On the form, under the section listing "children," someone had typed in the number "four" — two more than Debbie had originally thought. She reached for the Kleenex box.
"As a single child, I'd grown up fantasizing about two little sisters — now there were two others? It was unbelievable," she says.
The pieces of information were small — things that most biological children inherently knew and took for granted. But to Debbie, each new piece was a gift. And over the next few days, as she moved between chores, she'd stop and take the documents out, gazing at them with a look of disbelief.
These documents provided Debbie a key to her biological road map. Armed with Ida's last-known address and her age at Debbie's birth, Debbie and Harvey began searching through old Cleveland directories and newspapers for any mention of the name "Ida Pearlman."
It was long, time-consuming work, and their eyes blurred and throbbed after hours of looking at microfiche. But one day, Harvey came home triumphant: He'd found a marriage certificate with Ida's name. Two years after Debbie's birth, Ida, they discovered, had married again to someone with the last name Dailey.
Back they went to the archives. Weeks of searching yielded another gem: Ida's death certificate. She'd died in 1989 in California.

Data extract
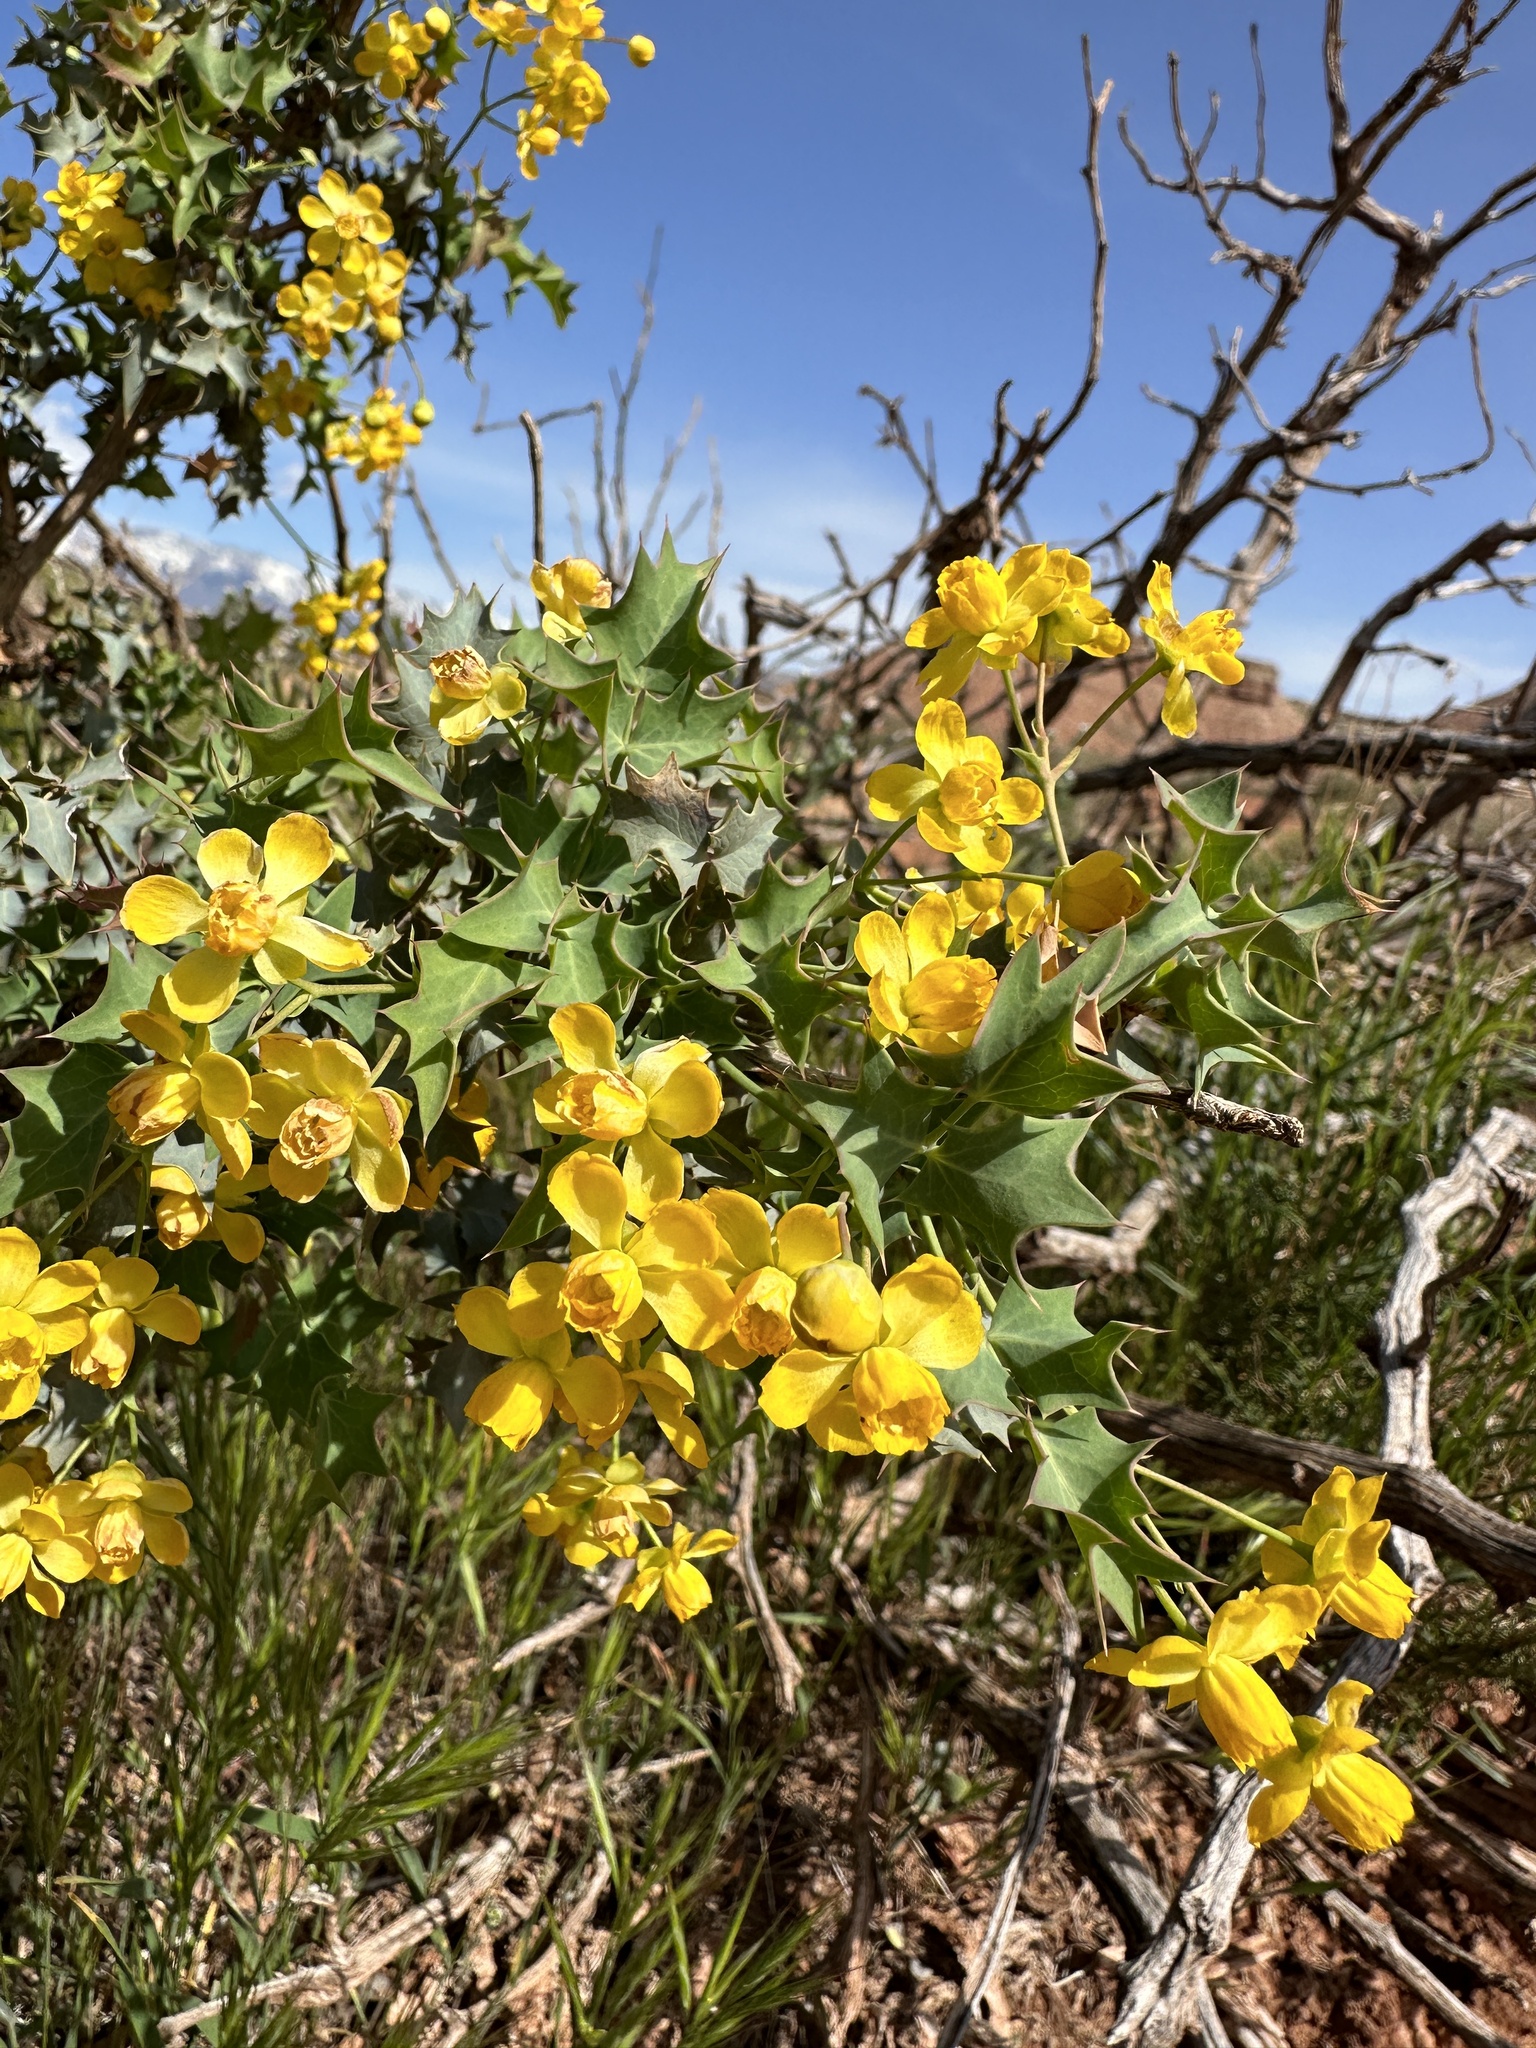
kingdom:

Your instructions
In the extract about Debbie's search, in what year and in which state did Ida die, according to her death certificate?

Answer for the task
She died in 1989 in California.